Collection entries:

--- START ---

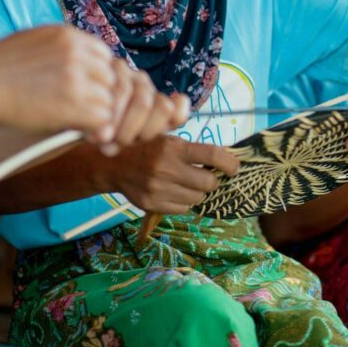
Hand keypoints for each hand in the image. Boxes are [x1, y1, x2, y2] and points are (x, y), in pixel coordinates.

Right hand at [0, 26, 187, 152]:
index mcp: (72, 36)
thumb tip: (90, 69)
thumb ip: (67, 52)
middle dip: (105, 101)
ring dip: (101, 117)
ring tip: (87, 128)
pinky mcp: (75, 103)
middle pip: (113, 80)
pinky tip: (86, 136)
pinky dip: (98, 131)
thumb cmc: (1, 69)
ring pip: (111, 101)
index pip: (107, 59)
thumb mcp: (38, 43)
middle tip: (96, 119)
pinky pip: (104, 119)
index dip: (102, 82)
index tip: (92, 98)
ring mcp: (79, 77)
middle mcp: (80, 53)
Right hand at [98, 135, 238, 213]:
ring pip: (197, 198)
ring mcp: (158, 189)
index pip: (211, 156)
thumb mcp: (168, 138)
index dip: (229, 163)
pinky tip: (174, 191)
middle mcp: (166, 168)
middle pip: (208, 183)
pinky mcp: (151, 204)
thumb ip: (193, 149)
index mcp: (173, 147)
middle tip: (204, 175)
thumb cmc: (147, 148)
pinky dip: (184, 201)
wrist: (113, 165)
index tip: (235, 168)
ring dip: (198, 192)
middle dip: (211, 180)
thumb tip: (225, 158)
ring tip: (186, 182)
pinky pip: (183, 208)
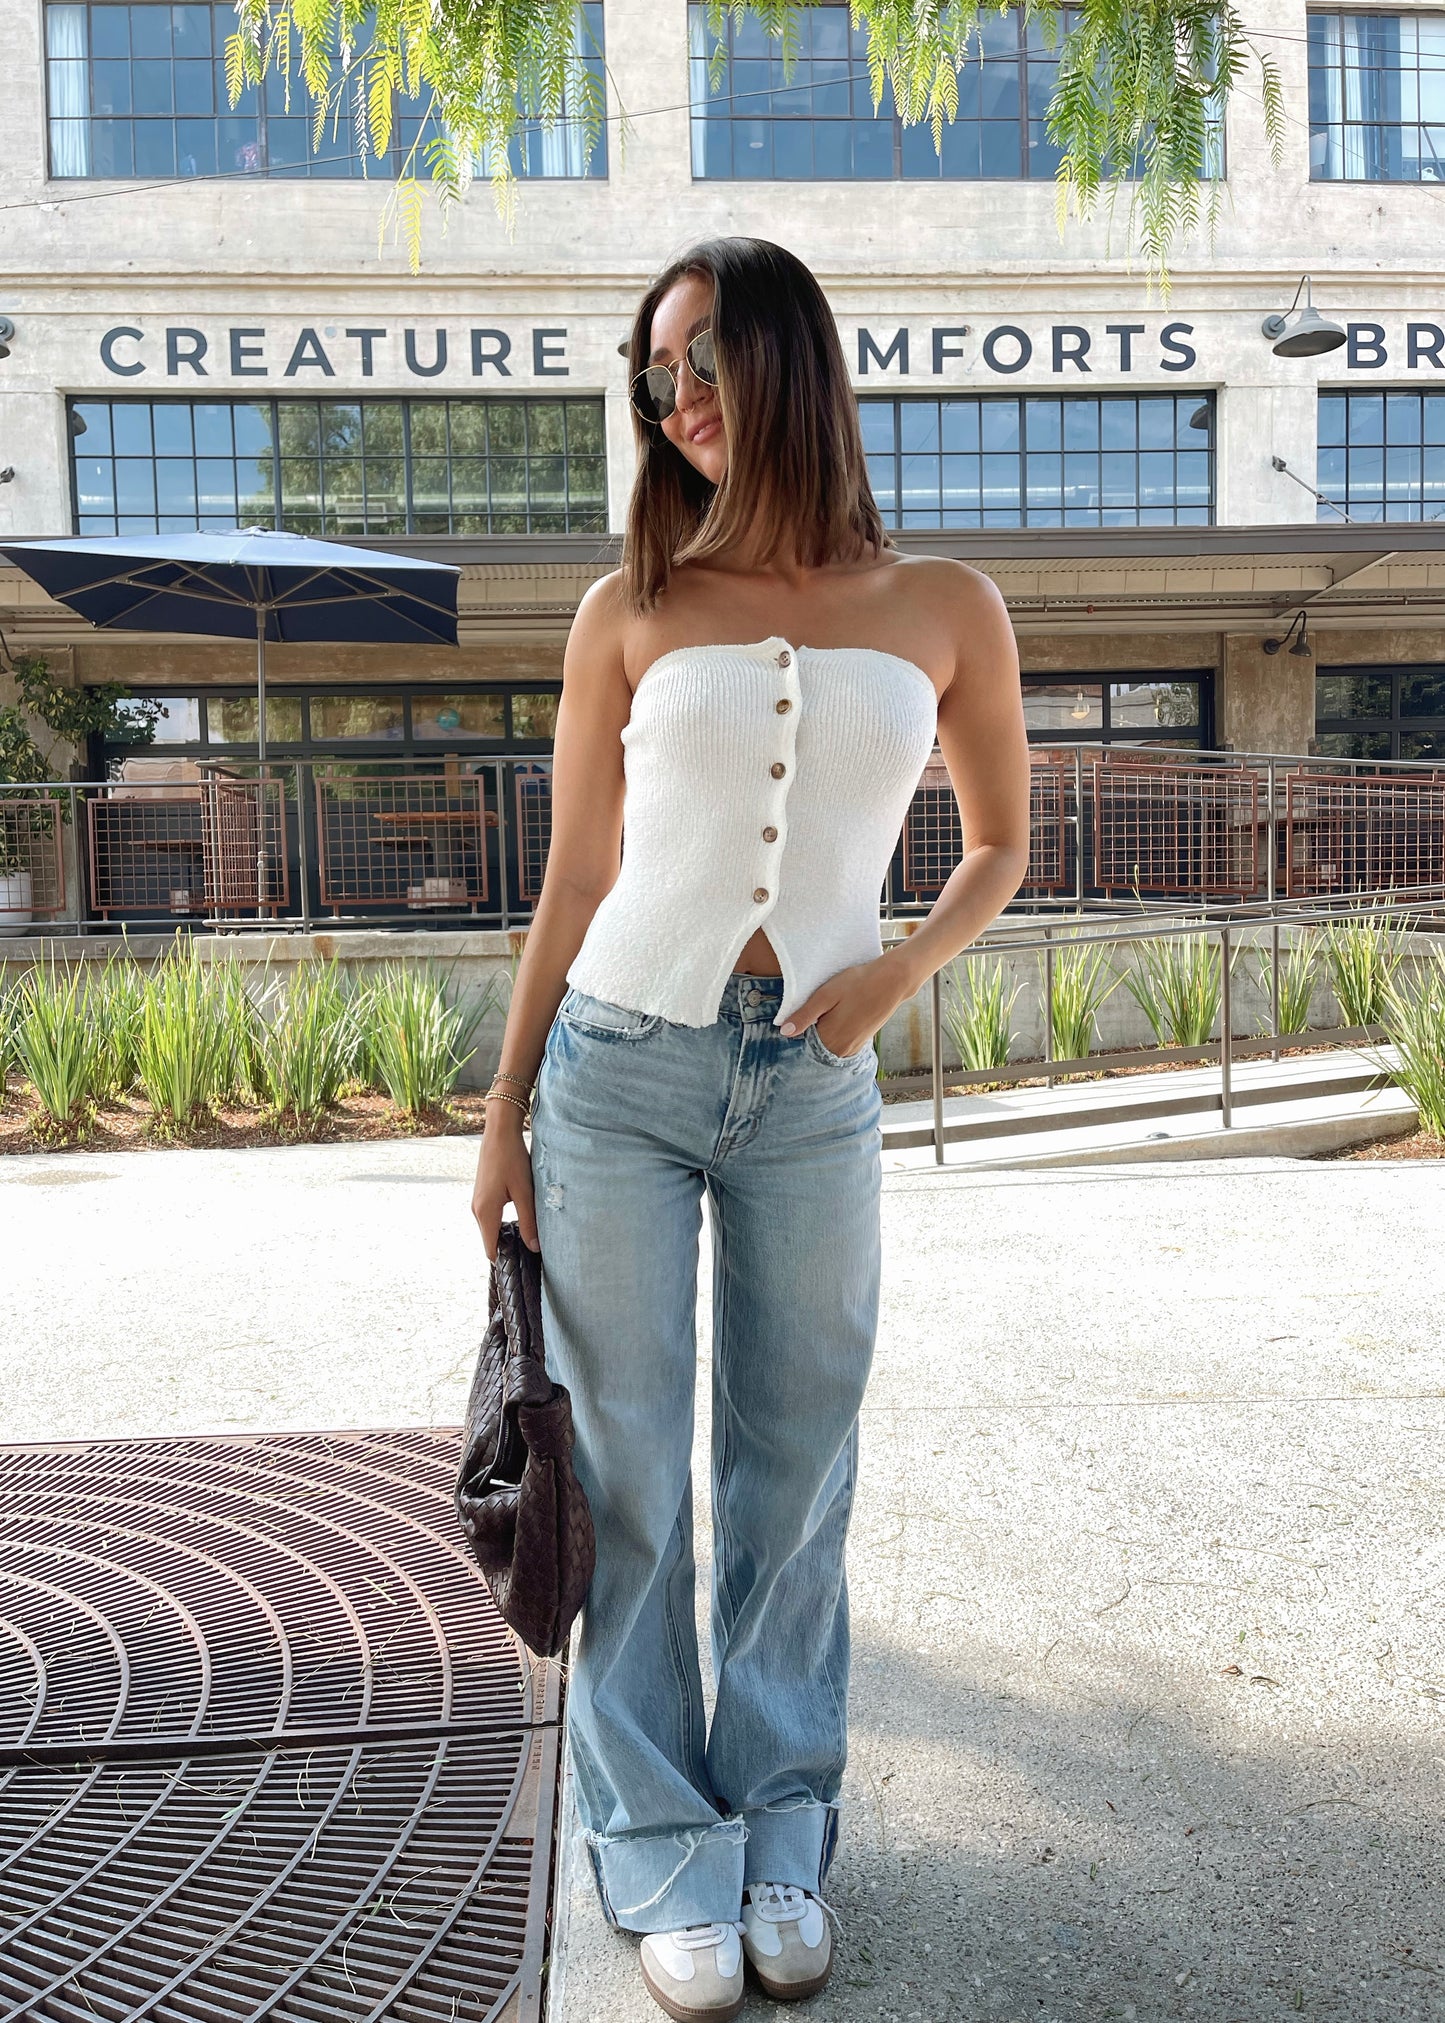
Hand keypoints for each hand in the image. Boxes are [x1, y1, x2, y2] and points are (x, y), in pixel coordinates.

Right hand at [471, 1107, 540, 1260]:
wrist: (499, 1133)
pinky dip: (502, 1223)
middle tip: (531, 1253)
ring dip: (506, 1234)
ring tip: (528, 1237)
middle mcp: (477, 1209)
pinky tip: (520, 1219)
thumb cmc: (512, 1159)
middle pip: (490, 1240)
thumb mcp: (524, 1192)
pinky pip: (490, 1217)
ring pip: (491, 1228)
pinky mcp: (482, 1194)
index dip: (504, 1260)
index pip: (490, 1249)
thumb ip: (529, 1221)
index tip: (521, 1268)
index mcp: (485, 1212)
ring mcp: (477, 1201)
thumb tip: (534, 1247)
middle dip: (507, 1248)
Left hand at [778, 953, 911, 1059]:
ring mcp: (853, 1047)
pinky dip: (837, 1031)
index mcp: (829, 1039)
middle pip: (816, 1045)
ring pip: (829, 1043)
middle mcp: (841, 1049)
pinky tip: (842, 1014)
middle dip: (812, 1030)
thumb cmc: (858, 983)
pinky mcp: (862, 1042)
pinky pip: (841, 1042)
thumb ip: (805, 1015)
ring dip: (826, 1030)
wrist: (892, 981)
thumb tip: (784, 1032)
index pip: (803, 1042)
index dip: (800, 1027)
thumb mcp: (826, 995)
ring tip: (833, 1009)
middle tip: (823, 1007)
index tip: (805, 1011)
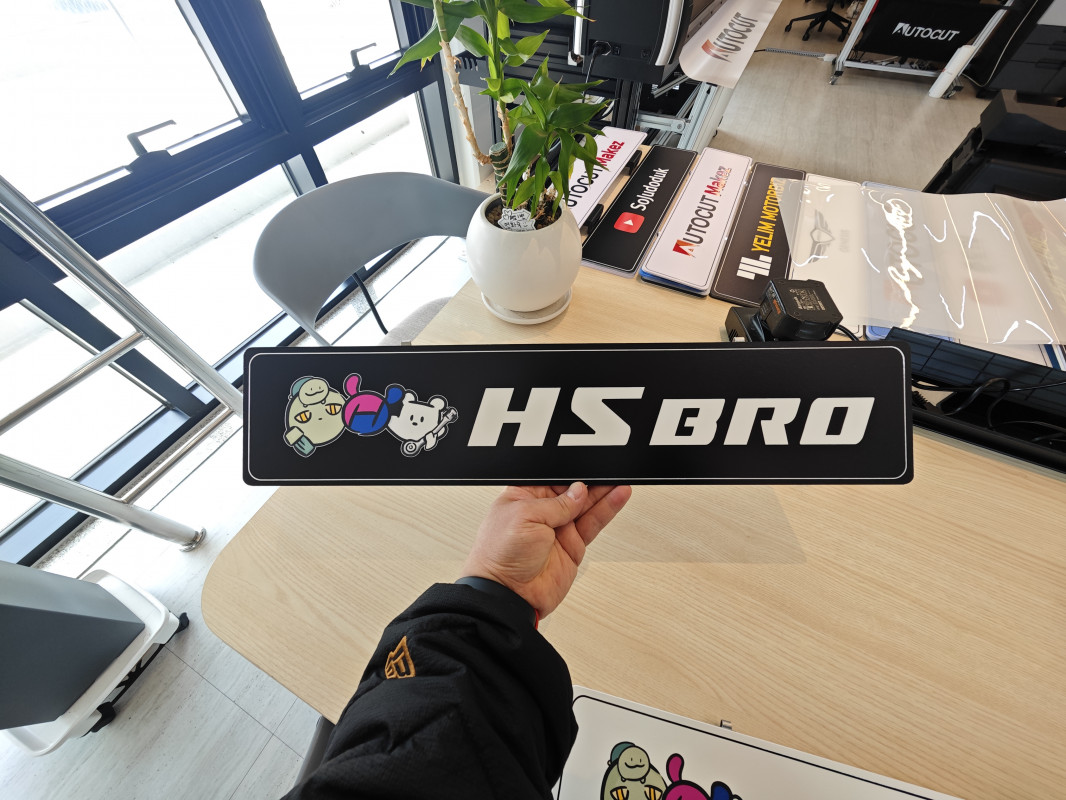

--- END ---

> **TRY IT**
Take the line above containing "ring mcp: (79, 77)", the line containing "thumb ip: (193, 149)", and all lines in between, and copy them exactly without anything else.

> **RESULT OF THE EXERCISE**
ring mcp: (79, 77)
middle mcp: (80, 53)
Right hand at [98, 135, 238, 213]:
ring pip: (197, 198)
ring mcp: (158, 189)
index pip: (211, 156)
thumb mcp: (168, 138)
index dip: (229, 163)
pinky tip: (174, 191)
middle mcp: (166, 168)
middle pip: (208, 183)
pinky mcp: (151, 204)
thumb ip: (193, 149)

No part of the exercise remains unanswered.